Social Security Benefits Denied To Same-Sex Couples, Costing Thousands: Report

The Lame Reason A Retired Man Is Denied $1,100 Per Month

For Marvin Burrows, the grief of losing his partner in 2005 was quickly followed by a different emotion: devastation as his financial life crumbled around him. He lost his home, his pets and even his furniture when he was forced to downsize. All for the simple reason that he is gay.

Burrows and his partner Bill Swenor were married in 2004 in San Francisco. They were together for more than 50 years. But unlike most other married couples in the United States, Burrows has not been eligible to collect any of his spouse's Social Security benefits because of a federal law that does not recognize gay marriage.
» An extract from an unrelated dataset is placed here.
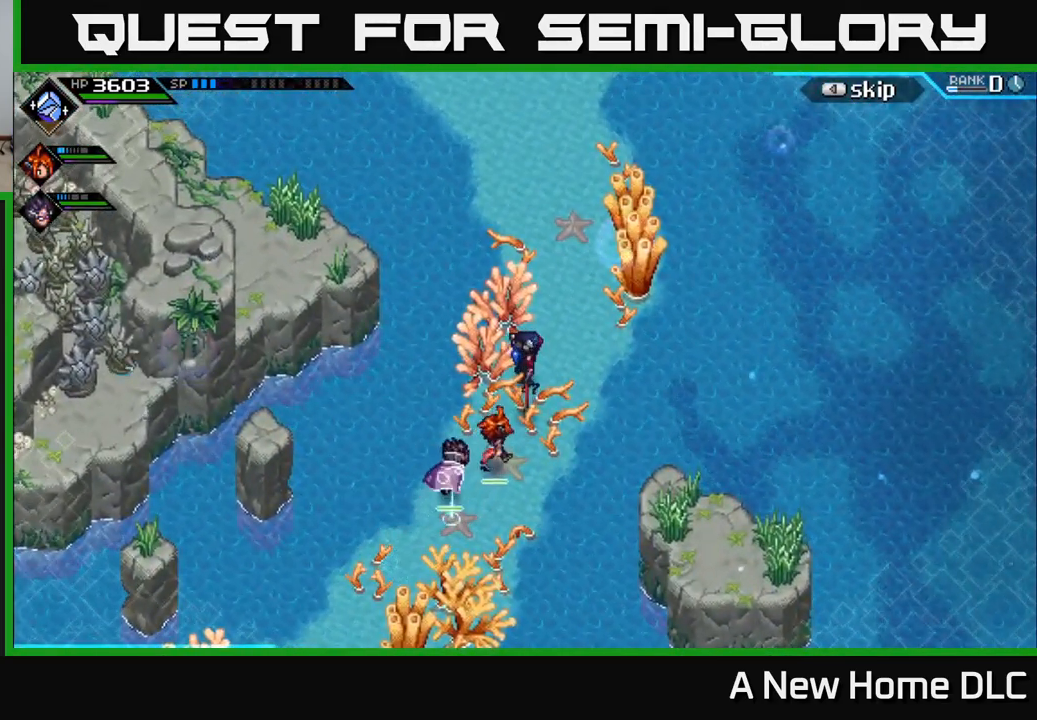
{"buttons": [], "left_stick": "center", "right_stick": "center", "events": []}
For the 77-year-old retired shoe salesman, that amounts to around $1,100 per month that he cannot collect, he said, and is income that would have been crucial to keeping his home eight years ago.

For gays and lesbians who have lost their spouse, the inability to collect Social Security survivor benefits highlights just one of the many ways in which gay married couples are treated differently than their heterosexual counterparts under federal law, same-sex marriage advocates say. In opposite-sex couples who have been married for a certain length of time, survivors are entitled to collect an amount equal to the deceased’s benefits.

On average, the surviving spouse in a same-sex union is denied an average of $1,184 in monthly survivor benefits, according to a new report released last week from Human Rights Campaign and the National Committee to Preserve Social Security & Medicare.

With his own Social Security and some income from his deceased husband's company pension, Burrows now lives on a monthly income of less than $1,900 per month. To reduce costs, he lives with a roommate in Hayward, Calif., a suburb of San Francisco.

Yet living on fixed income in the age of booming medical costs is not easy. Hospital bills, Burrows said, are the hardest to pay. When he goes for heart surgery next week, he is still unsure where the money will come from to pay for his operation. "I will have to ask [the hospital] for financial assistance," he said in a recent conversation with The Huffington Post.

Without Social Security benefits, it is estimated that half of all Americans over the age of 65 would be living below the poverty line, according to the new report. "The denial of Social Security benefits to same-sex partners and their children places this already vulnerable population at even higher risk for poverty," the report states.

Gay marriage advocates are urging Congress to amend the Social Security Act so that same-sex couples are able to collect the same spousal benefits that their straight counterparts can collect. The push comes as the Supreme Court will consider gay marriage in two cases this month, including a challenge to the Defense of Marriage Act, the federal law that is behind many of these financial roadblocks for married gay and lesbian couples. The court is expected to rule in the cases by June.

But even as same-sex marriage advocates tend to focus the financial challenges of the law, a new ruling recognizing same-sex marriage at the federal level could have a financial downside for top-earning same-sex married couples: Higher taxes.

In same-sex couples where both individuals are making salaries of $400,000 a year or more, a Supreme Court decision changing the legality of gay marriage could mean thousands of dollars in higher taxes, Bloomberg reported.